§ Saved data entries
:::::
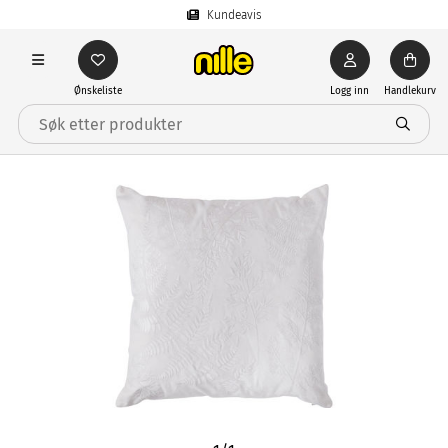
Kundeavis
Ønskeliste
Logg inn
Handlekurv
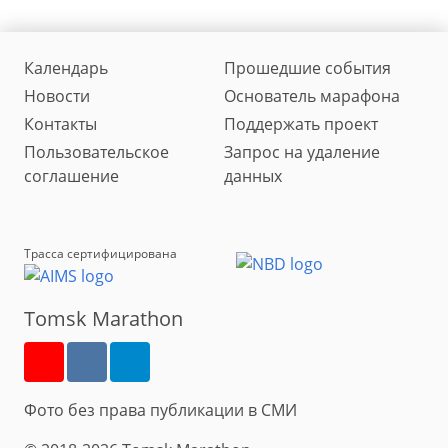
Календарь
Прошедшие события
Новости
Основатель марафона
Контакты
Поддержать проект
Пользовательское
Запрос на удаление
соглашение
данных
Трасса сертифицирована
Tomsk Marathon
Фото без права публикации в СМИ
:::::
§ What you will do
Return the lines beginning at the one that contains "Трасса сертифицирована" and continuing through the last line of the data, exactly as they stand and without any others.

§ Exercise output
Трасса сертифицирована
Tomsk Marathon
Фото без права публикации в СМИ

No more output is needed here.